Repository files navigation

Diachronic Armed Conflicts

Diachronic armed conflicts prediction with news texts and word embeddings

Code and data for the paper:

One-to-X analogical reasoning on word embeddings: a case for diachronic armed conflict prediction from news texts (in Proceedings of the 1st International Workshop on Computational Approaches to Historical Language Change, 2019) by Andrey Kutuzov, Erik Velldal and Lilja Øvrelid

Embeddings models

Word embeddings we trained can be found at the NLPL Vectors repository:

Running

python3 multanalogies_diachronic.py --testfile TESTFILE [--visual VISUAL] [--year YEAR] [--finyear FINYEAR] [--lmbd LMBD] [--candidates CANDIDATES] [--threshold] [--modeldir MODELDIR]

For example:

python3 multanalogies_diachronic.py --year 2013 --finyear 2015 --testfile 2019_dataset/fulltest.json --threshold --modeldir NoW/

will learn transformation matrices from locations to armed groups on the embeddings from years 2013 and 2014. These projections will be tested on the next years (2014 and 2015 correspondingly).
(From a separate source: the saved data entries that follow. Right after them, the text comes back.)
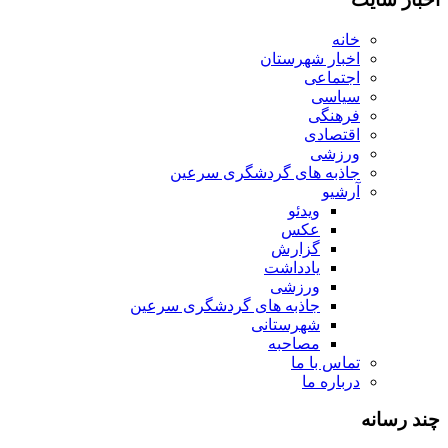
خانه
اخبار شهرستان
اجتماعی
سیاسی
فرهنگی
اقتصادی
ورزشی
جاذبه های گردشگری سرعین
آرشیو
ویدئو
عکس
گزارش
یادداشت
ورزشی
جاذبه های گردشگری سرعین
شهرستانی
مصاحبه
تماس با ما
درباره ما
چند رسانه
The fulltest.json file will be used as the source of gold data, the system will employ the cosine threshold technique. The word embedding models for all the years must be available in the NoW directory.

Replicating experiments from [Kutuzov et al. 2017]

python3 transform_diachronic.py --modelfile PATH_TO_FIRST_EMBEDDING --reference PATH_TO_FIRST_GOLD_DATA

For example:

python3 transform_diachronic.py --modelfile 2000.bin --reference 2000_single.tsv

will learn the transformation matrix on the embeddings and gold data from 2000 and test it on the next year (2001).

test_all_2017_way.sh will test all the years and output the results to the results.tsv file.